Saved entries:
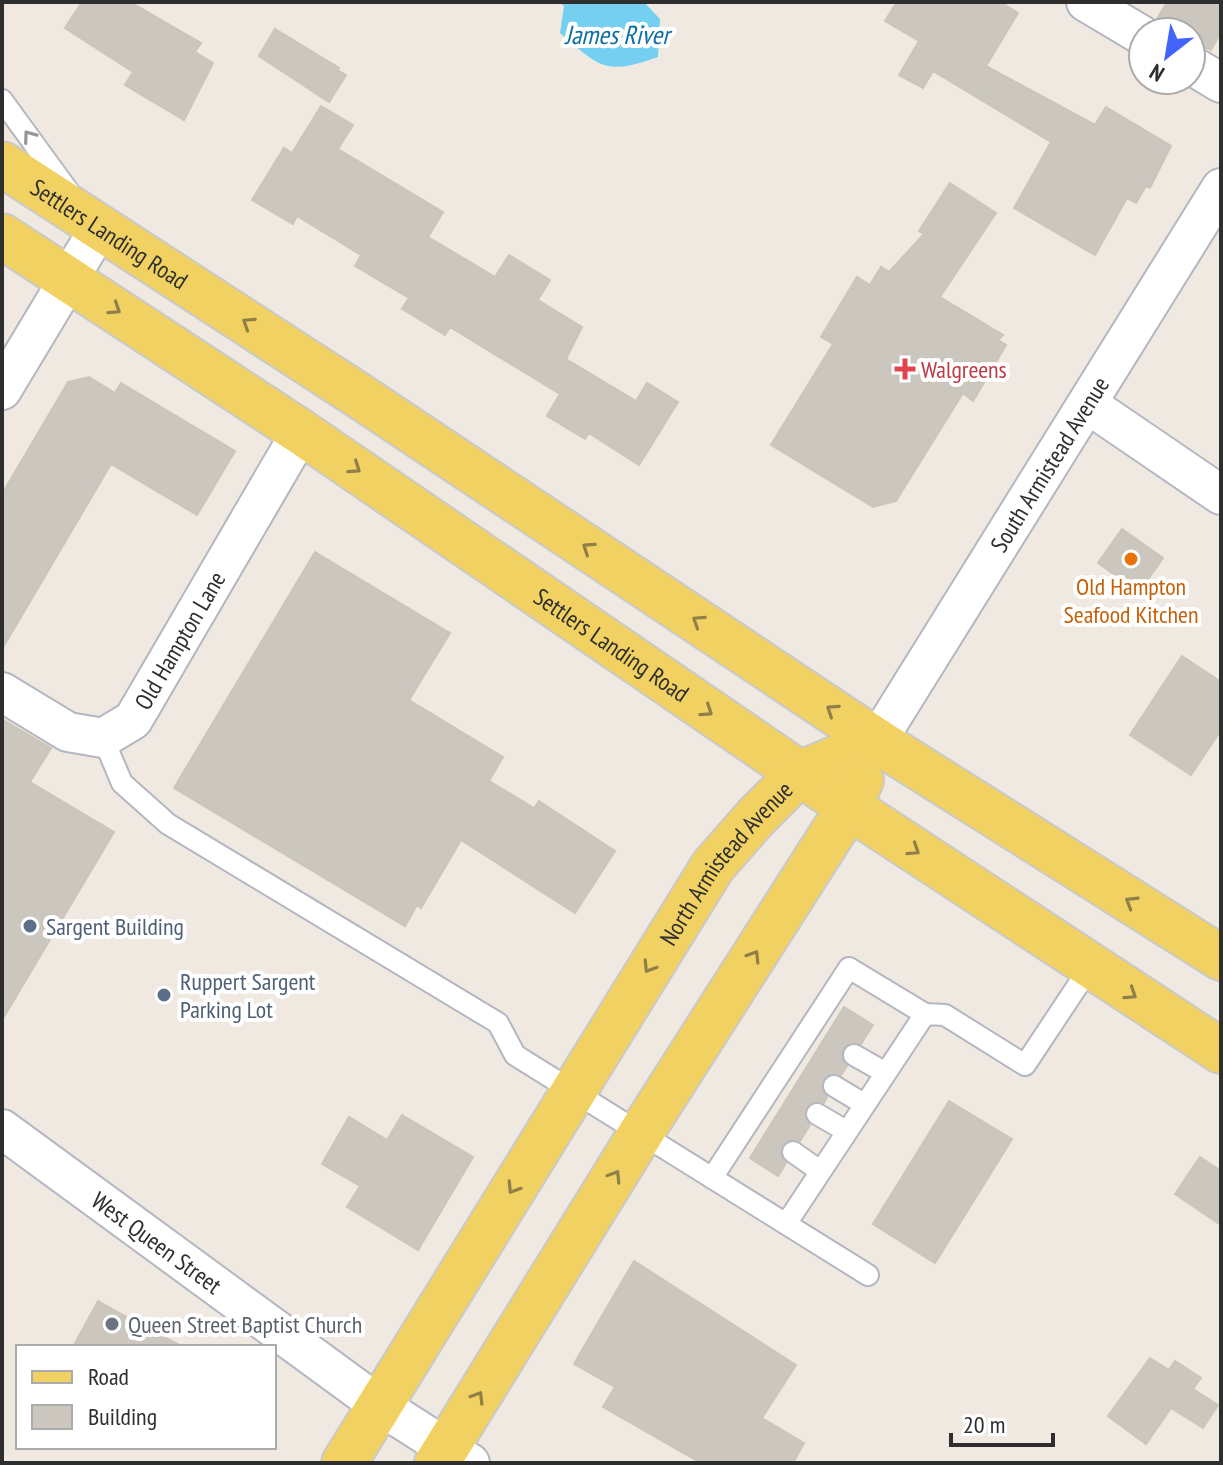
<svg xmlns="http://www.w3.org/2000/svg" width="1223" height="1465" viewBox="0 0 1223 1465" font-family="'PT Sans Narrow',sans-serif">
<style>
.water{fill:#75cff0}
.building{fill:#cbc7bf;stroke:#cbc5ba;stroke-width:2}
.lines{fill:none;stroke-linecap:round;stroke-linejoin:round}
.service-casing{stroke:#b4b7c1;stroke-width:24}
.minor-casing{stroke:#b4b7c1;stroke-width:42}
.primary-casing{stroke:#c9c9c9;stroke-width:48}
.service{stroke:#fff;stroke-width:20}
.minor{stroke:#fff;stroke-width:38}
.primary{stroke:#f2d163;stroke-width:44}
.oneway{stroke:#969696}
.oneway2{stroke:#908048}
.health-dot{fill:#e0444e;stroke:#fff;stroke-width:3}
.food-dot{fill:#e8710a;stroke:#fff;stroke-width:3}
.service-dot{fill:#5c6f8a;stroke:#fff;stroke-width:3}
.worship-dot{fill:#6b7280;stroke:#fff;stroke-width:3}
.labels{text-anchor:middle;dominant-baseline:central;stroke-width:8;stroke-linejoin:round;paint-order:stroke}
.street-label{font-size:24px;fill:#2e2e2e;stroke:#fff}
.health-label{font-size:24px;fill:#be3a42;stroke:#fff;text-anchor:start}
.food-label{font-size:24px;fill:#c56008;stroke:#fff}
.service-label{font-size:24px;fill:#4e5e75;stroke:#fff;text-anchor:start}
.worship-label{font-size:24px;fill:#5b616d;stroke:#fff;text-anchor:start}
.water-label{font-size:26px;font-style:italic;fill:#0d6fa3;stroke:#fff}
</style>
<rect width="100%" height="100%" fill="#efe9e1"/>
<path class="water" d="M559 2H644L660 19 658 57C605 76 600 67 560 33L564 6Z"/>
<path class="building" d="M82 2H130L201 43 195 52 213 63 184 120 125 85 133 72 65 28Z
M897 2H1000L1018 13 986 66 1095 125 1106 107 1171 146 1150 188 1146 186 1136 203 1127 198 1095 255 1014 208 1051 142 933 71 923 88 899 75 919 41 885 21Z
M1167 2H1221V32L1211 50 1191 41V32H1176L1157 19Z
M275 29 339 68 337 70 346 75 329 102 259 56Z
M321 106 353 125 338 149 443 212 428 237 495 277 509 255 550 280 538 300 582 327 566 359 636 401 647 383 678 402 639 465 589 433 585 439 547 416 560 394 450 327 445 335 402 309 409 298 355 266 361 255 297 216 293 224 252 200 284 148 292 153Z
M950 183 996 213 940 297 1003 335 998 340 1006 345 973 401 963 393 896 501 873 507 771 445 833 344 821 337 857 277 870 285 881 267 889 272 924 234 919 231Z
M89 377 115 393 121 383 235 451 197 515 111 464 2 649V494L68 382Z
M1122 529 1163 558 1139 592 1098 563Z
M315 552 450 633 409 700 503 757 489 781 534 808 539 801 615 851 575 913 461 840 421 908 417 905 405 926 174 788Z
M1182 656 1221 682V730L1191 775 1130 735Z
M2 719 51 748 30 782 114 832 2 1020Z
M844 1007 873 1025 861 1044 853 1042 843 1048 841 1056 847 1066 841 1075 833 1073 823 1079 821 1087 827 1097 824 1103 816 1101 806 1107 804 1115 810 1125 800 1141 788 1140 782 1145 781 1157 786 1163 778 1176 750 1158Z
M949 1101 1012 1139 935 1263 873 1224Z
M402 1115 473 1157 418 1250 347 1207 360 1186 322 1164 349 1117 387 1140Z
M1200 1157 1221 1171V1225L1175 1194Z
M634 1261 796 1365 762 1418 804 1443 793 1463H701L603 1407 615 1387 574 1364Z
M98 1301 134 1321 183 1347H73Z
M1150 1358 1169 1370 1175 1361 1201 1378 1193 1389 1218 1405 1203 1428 1171 1408 1146 1444 1108 1416Z"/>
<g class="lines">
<defs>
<path id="service" d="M2 100 69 192
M103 738 122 783 168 824 498 1023 515 1055 868 1275
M854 1055 884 1072
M834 1086 864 1104
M817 1114 846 1131
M793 1152 820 1171
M712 1178 849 968 925 1014
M786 1224 925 1014 945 1015 1025 1065 1090 967"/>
<g id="minor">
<path d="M1086 2 1143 36"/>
<path d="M1191 65 1221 83"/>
<path d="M2 390 100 227"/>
<path d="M1089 405 1221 495"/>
<path id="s1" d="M2 692 68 732 103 738 133 720 301 432"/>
<path id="s2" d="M877 741 1221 188"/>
<path id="s3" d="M2 1129 379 1405 470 1463"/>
</g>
<g id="primary">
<path id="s4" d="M2 164 358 395 877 741 1221 958"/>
<path id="s5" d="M2 236 301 432 849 807 1221 1051"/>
<path id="s6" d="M344 1463 713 866 756 817 799 774 877 741"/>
<path d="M437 1463 641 1133 849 807 861 780"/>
</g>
</defs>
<use href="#service" class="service-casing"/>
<use href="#minor" class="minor-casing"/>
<use href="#primary" class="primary-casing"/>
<use href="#service" class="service"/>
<use href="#minor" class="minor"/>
<use href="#primary" class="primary"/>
</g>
<defs><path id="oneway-chevron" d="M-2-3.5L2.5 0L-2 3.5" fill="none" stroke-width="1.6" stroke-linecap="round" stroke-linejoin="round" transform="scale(2)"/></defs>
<use class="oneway" href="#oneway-chevron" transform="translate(29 136) rotate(-126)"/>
<g class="oneway2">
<use href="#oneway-chevron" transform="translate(115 309) rotate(33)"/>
<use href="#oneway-chevron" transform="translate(248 323) rotate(-147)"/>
<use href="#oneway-chevron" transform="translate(355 468) rotate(34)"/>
<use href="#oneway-chevron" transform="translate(588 548) rotate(-146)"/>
<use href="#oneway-chevron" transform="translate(698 621) rotate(-147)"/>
<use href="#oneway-chevron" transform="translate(832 710) rotate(-146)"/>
<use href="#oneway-chevron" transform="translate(707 711) rotate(34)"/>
<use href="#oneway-chevron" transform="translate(914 850) rotate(33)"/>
<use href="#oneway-chevron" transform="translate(1131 902) rotate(-148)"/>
<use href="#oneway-chevron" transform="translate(754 956) rotate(-58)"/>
<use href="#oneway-chevron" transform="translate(649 967) rotate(122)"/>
<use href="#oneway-chevron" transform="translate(1131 994) rotate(33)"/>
<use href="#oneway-chevron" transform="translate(615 1176) rotate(-58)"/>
<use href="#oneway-chevron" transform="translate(513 1188) rotate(122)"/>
<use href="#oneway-chevron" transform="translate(478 1397) rotate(-58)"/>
</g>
<path class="health-dot" d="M901 357h8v8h8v8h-8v8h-8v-8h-8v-8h8z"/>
<circle class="food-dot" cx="1131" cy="559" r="8"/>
<g class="service-dot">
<circle cx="30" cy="926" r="8"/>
<circle cx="164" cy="995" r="8"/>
</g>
<circle class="worship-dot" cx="112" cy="1324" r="8"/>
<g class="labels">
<g class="street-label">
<text stroke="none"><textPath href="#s4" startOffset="128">Settlers Landing Road</textPath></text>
<text stroke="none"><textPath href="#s2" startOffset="326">South Armistead Avenue</textPath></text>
<text stroke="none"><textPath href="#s1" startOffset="240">Old Hampton Lane</textPath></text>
<text stroke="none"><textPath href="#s5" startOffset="734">Settlers Landing Road</textPath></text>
<text stroke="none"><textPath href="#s6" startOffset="712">North Armistead Avenue</textPath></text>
<text stroke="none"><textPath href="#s3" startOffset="192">West Queen Street</textPath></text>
</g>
<g class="health-label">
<text x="921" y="369">Walgreens</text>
</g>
<g class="food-label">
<text x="1131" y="586">Old Hampton<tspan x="1131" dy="28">Seafood Kitchen</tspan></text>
</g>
<g class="service-label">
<text x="46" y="926">Sargent Building</text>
<text x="180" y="981">Ruppert Sargent<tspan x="180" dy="28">Parking Lot</tspan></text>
</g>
<g class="worship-label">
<text x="128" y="1324">Queen Street Baptist Church</text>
</g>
<g class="water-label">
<text x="617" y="34">James River</text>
</g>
</g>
<rect width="1223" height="1465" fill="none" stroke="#2e2e2e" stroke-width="8"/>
<rect x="16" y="1345" width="260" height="104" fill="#ffffff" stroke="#ababab" stroke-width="2"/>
<rect x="32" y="1371" width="40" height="12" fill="#f2d163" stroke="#ababab" stroke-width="2"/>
<text x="88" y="1385" font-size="24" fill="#2e2e2e">Road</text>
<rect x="32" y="1405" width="40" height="24" fill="#cbc7bf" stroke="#ababab" stroke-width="2"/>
<text x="88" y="1425" font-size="24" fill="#2e2e2e">Building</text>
<g transform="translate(1167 56) rotate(211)"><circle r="38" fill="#ffffff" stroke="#ababab" stroke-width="2"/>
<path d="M0-6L14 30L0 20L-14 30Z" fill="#4264fb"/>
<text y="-12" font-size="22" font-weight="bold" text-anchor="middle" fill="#2e2e2e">N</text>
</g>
<path d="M951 1433v12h102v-12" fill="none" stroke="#2e2e2e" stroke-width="4"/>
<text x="963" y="1433" font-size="24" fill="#2e2e2e" stroke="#ffffff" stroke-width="6" paint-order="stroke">20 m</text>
</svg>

WHAT IS NEEDED: Find and copy each line above holding "lines".

EXERCISE RESPONSE:
.lines{fill:none;stroke-linecap:round;stroke-linejoin:round}
<g class="lines">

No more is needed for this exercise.